▸ The task: Omitting all images, output the entries that follow exactly as written.

▸ Information:
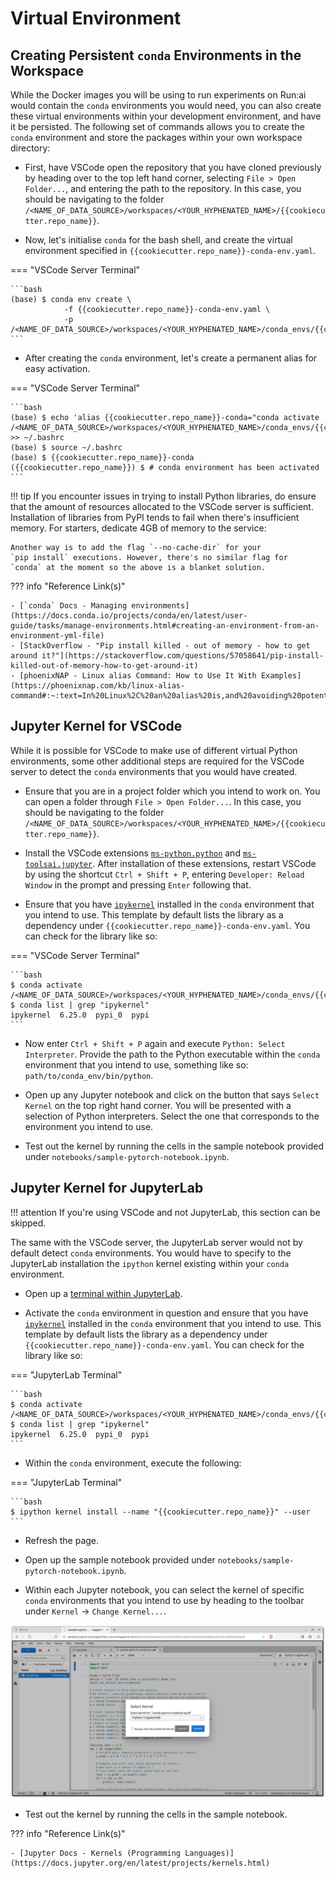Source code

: # Virtual Environment

## Creating Persistent `conda` Environments in the Workspace

While the Docker images you will be using to run experiments on Run:ai
would contain the `conda` environments you would need, you can also
create these virtual environments within your development environment,
and have it be persisted. The following set of commands allows you to
create the `conda` environment and store the packages within your own
workspace directory:

- First, have VSCode open the repository that you have cloned
  previously by heading over to the top left hand corner, selecting
  `File > Open Folder...`, and entering the path to the repository.
  In this case, you should be navigating to the folder
  `/<NAME_OF_DATA_SOURCE>/workspaces/<YOUR_HYPHENATED_NAME>/{{cookiecutter.repo_name}}`.

- Now, let's initialise `conda` for the bash shell, and create
  the virtual environment specified in
  `{{cookiecutter.repo_name}}-conda-env.yaml`.

=== "VSCode Server Terminal"

    ```bash
    (base) $ conda env create \
                -f {{cookiecutter.repo_name}}-conda-env.yaml \
                -p /<NAME_OF_DATA_SOURCE>/workspaces/<YOUR_HYPHENATED_NAME>/conda_envs/{{cookiecutter.repo_name}}
    ```

- After creating the `conda` environment, let's create a permanent
  alias for easy activation.

=== "VSCode Server Terminal"

    ```bash
    (base) $ echo 'alias {{cookiecutter.repo_name}}-conda="conda activate /<NAME_OF_DATA_SOURCE>/workspaces/<YOUR_HYPHENATED_NAME>/conda_envs/{{cookiecutter.repo_name}}"' >> ~/.bashrc
    (base) $ source ~/.bashrc
    (base) $ {{cookiecutter.repo_name}}-conda
    ({{cookiecutter.repo_name}}) $ # conda environment has been activated
    ```

!!! tip
    If you encounter issues in trying to install Python libraries,
    do ensure that the amount of resources allocated to the VSCode
    server is sufficient. Installation of libraries from PyPI tends
    to fail when there's insufficient memory. For starters, dedicate
    4GB of memory to the service:

    Another way is to add the flag `--no-cache-dir` for your
    `pip install` executions. However, there's no similar flag for
    `conda` at the moment so the above is a blanket solution.

??? info "Reference Link(s)"

    - [`conda` Docs - Managing environments](https://docs.conda.io/projects/conda/en/latest/user-guide/tasks/manage-environments.html#creating-an-environment-from-an-environment-yml-file)
    - [StackOverflow - "Pip install killed - out of memory - how to get around it?"](https://stackoverflow.com/questions/57058641/pip-install-killed-out-of-memory-how-to-get-around-it)
    - [phoenixNAP - Linux alias Command: How to Use It With Examples](https://phoenixnap.com/kb/linux-alias-command#:~:text=In%20Linux%2C%20an%20alias%20is,and%20avoiding%20potential%20spelling%20errors.)

## Jupyter Kernel for VSCode

While it is possible for VSCode to make use of different virtual Python
environments, some other additional steps are required for the VSCode
server to detect the `conda` environments that you would have created.

- Ensure that you are in a project folder which you intend to work
  on. You can open a folder through `File > Open Folder...`.
  In this case, you should be navigating to the folder
  `/<NAME_OF_DATA_SOURCE>/workspaces/<YOUR_HYPHENATED_NAME>/{{cookiecutter.repo_name}}`.

- Install the VSCode extensions [`ms-python.python`][py-ext] and
  [`ms-toolsai.jupyter`][jy-ext]. After installation of these 
  extensions, restart VSCode by using the shortcut `Ctrl + Shift + P`, 
  entering `Developer: Reload Window` in the prompt and pressing 
  `Enter` following that.

- Ensure that you have [`ipykernel`][ipyk] installed in the `conda` 
  environment that you intend to use. This template by default lists 
  the library as a dependency under 
  `{{cookiecutter.repo_name}}-conda-env.yaml`. You can check for the
  library like so:

=== "VSCode Server Terminal"

    ```bash
    $ conda activate /<NAME_OF_DATA_SOURCE>/workspaces/<YOUR_HYPHENATED_NAME>/conda_envs/{{cookiecutter.repo_name}}
    $ conda list | grep "ipykernel"
    ipykernel  6.25.0  pypi_0  pypi
    ```

- Now enter `Ctrl + Shift + P` again and execute 
  `Python: Select Interpreter`. Provide the path to the Python 
  executable within the `conda` environment that you intend to use, 
  something like so: `path/to/conda_env/bin/python`.

- Open up any Jupyter notebook and click on the button that says
  `Select Kernel` on the top right hand corner. You will be presented
  with a selection of Python interpreters. Select the one that
  corresponds to the environment you intend to use.

- Test out the kernel by running the cells in the sample notebook
  provided under `notebooks/sample-pytorch-notebook.ipynb`.

[py-ext]: https://marketplace.visualstudio.com/items?itemName=ms-python.python
[jy-ext]: https://marketplace.visualstudio.com/items?itemName=ms-toolsai.jupyter
[ipyk]: https://ipython.readthedocs.io/en/stable/install/kernel_install.html

## Jupyter Kernel for JupyterLab

!!! attention
    If you're using VSCode and not JupyterLab, this section can be 
    skipped.

The same with the VSCode server, the JupyterLab server would not by 
default detect `conda` environments. You would have to specify to the 
JupyterLab installation the `ipython` kernel existing within your 
`conda` environment.

- Open up a [terminal within JupyterLab][jy-tty].

- Activate the `conda` environment in question and ensure that you have
  [`ipykernel`][ipyk] installed in the `conda` environment that you 
  intend to use. This template by default lists the library as a 
  dependency under `{{cookiecutter.repo_name}}-conda-env.yaml`. You can 
  check for the library like so:

=== "JupyterLab Terminal"

    ```bash
    $ conda activate /<NAME_OF_DATA_SOURCE>/workspaces/<YOUR_HYPHENATED_NAME>/conda_envs/{{cookiecutter.repo_name}}
    $ conda list | grep "ipykernel"
    ipykernel  6.25.0  pypi_0  pypi
    ```

- Within the `conda` environment, execute the following:

=== "JupyterLab Terminal"

    ```bash
    $ ipython kernel install --name "{{cookiecutter.repo_name}}" --user
    ```

- Refresh the page.

- Open up the sample notebook provided under `notebooks/sample-pytorch-notebook.ipynb`.

- Within each Jupyter notebook, you can select the kernel of specific
  `conda` environments that you intend to use by heading to the toolbar 
  under `Kernel` -> `Change Kernel...`.

![Run:ai - JupyterLab Server Change Kernel](assets/screenshots/runai-jupyterlab-server-change-kernel.png)

- Test out the kernel by running the cells in the sample notebook.

??? info "Reference Link(s)"

    - [Jupyter Docs - Kernels (Programming Languages)](https://docs.jupyter.org/en/latest/projects/kernels.html)

[jy-tty]: https://jupyterlab.readthedocs.io/en/stable/user/terminal.html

▸ Task result:
Source code

: # Virtual Environment

## Creating Persistent `conda` Environments in the Workspace

While the Docker images you will be using to run experiments on Run:ai
would contain the `conda` environments you would need, you can also
create these virtual environments within your development environment,
and have it be persisted. The following set of commands allows you to
create the `conda` environment and store the packages within your own
workspace directory:

- First, have VSCode open the repository that you have cloned
  previously by heading over to the top left hand corner, selecting
  `File > Open Folder...`, and entering the path to the repository.
  In this case, you should be navigating to the folder
  `/<NAME_OF_DATA_SOURCE>/workspaces/<YOUR_HYPHENATED_NAME>/{{cookiecutter.repo_name}}`.

- Now, let's initialise `conda` for the bash shell, and create
  the virtual environment specified in
  `{{cookiecutter.repo_name}}-conda-env.yaml`.

=== "VSCode Server Terminal"

    ```bash
    (base) $ conda env create \
                -f {{cookiecutter.repo_name}}-conda-env.yaml \
                -p /<NAME_OF_DATA_SOURCE>/workspaces/<YOUR_HYPHENATED_NAME>/conda_envs/{{cookiecutter.repo_name}}
    ```

- After creating the `conda` environment, let's create a permanent
  alias for easy activation.

=== "VSCode Server Terminal"

    ```bash
    (base) $ echo 'alias {{cookiecutter.repo_name}}-conda="conda activate /<NAME_OF_DATA_SOURCE>/workspaces/<YOUR_HYPHENATED_NAME>/conda_envs/{{cookiecutter.repo_name}}"' >> ~/.bashrc
    (base) $ source ~/.bashrc
    (base) $ {{cookiecutter.repo_name}}-conda
    ({{cookiecutter.repo_name}}) $ # conda environment has been activated
    ```

!!! tip
    If you encounter issues in trying to install Python libraries,
    do ensure that the amount of resources allocated to the VSCode
    server is sufficient. Installation of libraries from PyPI tends
    to fail when there's insufficient memory. For starters, dedicate
    4GB of memory to the service:

    Another way is to add the flag `--no-cache-dir` for your
    `pip install` executions. However, there's no similar flag for
    `conda` at the moment so the above is a blanket solution.

??? info "Reference Link(s)"

    - [`conda` Docs - Managing environments](https://docs.conda.io/projects/conda/en/latest/user-guide/tasks/manage-environments.html#creating-an-environment-from-an-environment-yml-file)
    - [StackOverflow - "Pip install killed - out of memory - how to get around it?"](https://stackoverflow.com/questions/57058641/pip-install-killed-out-of-memory-how-to-get-around-it)
    - [phoenixNAP - Linux alias Command: How to Use It With Examples](https://phoenixnap.com/kb/linux-alias-command#:~:text=In%20Linux%2C%20an%20alias%20is,and%20avoiding%20potential%20spelling%20errors.)

## Jupyter Kernel for VSCode

While it is possible for VSCode to make use of different virtual Python
environments, some other additional steps are required for the VSCode
server to detect the `conda` environments that you would have created.

- Ensure that you are in a project folder which you intend to work
  on. You can open a folder through `File > Open Folder...`.
  In this case, you should be navigating to the folder
  `/<NAME_OF_DATA_SOURCE>/workspaces/<YOUR_HYPHENATED_NAME>/{{cookiecutter.repo_name}}`.

- Install the VSCode extensions [`ms-python.python`][py-ext] and
  [`ms-toolsai.jupyter`][jy-ext]. After installation of these 
  extensions, restart VSCode by using the shortcut `Ctrl + Shift + P`, 
  entering `Developer: Reload Window` in the prompt and pressing 
  `Enter` following that.

- Ensure that you have [`ipykernel`][ipyk] installed in the `conda` 
  environment that you intend to use. This template by default lists 
  the library as a dependency under 
  `{{cookiecutter.repo_name}}-conda-env.yaml`. You can check for the
  library like so:

=== "VSCode Server Terminal"

    ```bash
    $ conda activate /<NAME_OF_DATA_SOURCE>/workspaces/<YOUR_HYPHENATED_NAME>/conda_envs/{{cookiecutter.repo_name}}
    $ conda list | grep "ipykernel"
    ipykernel  6.25.0  pypi_0  pypi
    ```

- Now enter `Ctrl + Shift + P` again and execute 
  `Python: Select Interpreter`. Provide the path to the Python 
  executable within the `conda` environment that you intend to use, 
  something like so: `path/to/conda_env/bin/python`.

- Open up any Jupyter notebook and click on the button that says
  `Select Kernel` on the top right hand corner. You will be presented
  with a selection of Python interpreters. Select the one that
  corresponds to the environment you intend to use.

- Test out the kernel by running the cells in the sample notebook
  provided under `notebooks/sample-pytorch-notebook.ipynb`.

[py-ext]: https://marketplace.visualstudio.com/items?itemName=ms-python.python
[jy-ext]: https://marketplace.visualstudio.com/items?itemName=ms-toolsai.jupyter
[ipyk]: https://ipython.readthedocs.io/en/stable/install/kernel_install.html

## Jupyter Kernel for JupyterLab

!!! attention
    If you're using VSCode and not JupyterLab, this section can be 
    skipped.

The same with the VSCode server, the JupyterLab server would not by 
default detect `conda` environments. You would have to specify to the 
JupyterLab installation the `ipython` kernel existing within your 
`conda` environment.

- Open up a [terminal within JupyterLab][jy-tty].

- Activate the `conda` environment in question and ensure that you have
  [`ipykernel`][ipyk] installed in the `conda` environment that you 
  intend to use. This template by default lists the library as a 
  dependency under `{{cookiecutter.repo_name}}-conda-env.yaml`. You can 
  check for the library like so:

=== "JupyterLab Terminal"

    ```bash
    $ conda activate /<NAME_OF_DATA_SOURCE>/workspaces/<YOUR_HYPHENATED_NAME>/conda_envs/{{cookiecutter.repo_name}}
    $ conda list | grep "ipykernel"
    ipykernel  6.25.0  pypi_0  pypi
    ```

- Within the `conda` environment, execute the following:

=== "JupyterLab Terminal"

    ```bash
    $ ipython kernel install --name "{{cookiecutter.repo_name}}" --user
    ```

- Refresh the page.

- Open up the sample notebook provided under `notebooks/sample-pytorch-notebook.ipynb`.

- Within each Jupyter notebook, you can select the kernel of specific
  `conda` environments that you intend to use by heading to the toolbar 
  under `Kernel` -> `Change Kernel...`.

![Run:ai - JupyterLab Server Change Kernel](assets/screenshots/runai-jupyterlab-server-change-kernel.png)

- Test out the kernel by running the cells in the sample notebook.

??? info "Reference Link(s)"

    - [Jupyter Docs - Kernels (Programming Languages)](https://docs.jupyter.org/en/latest/projects/kernels.html)

[jy-tty]: https://jupyterlab.readthedocs.io/en/stable/user/terminal.html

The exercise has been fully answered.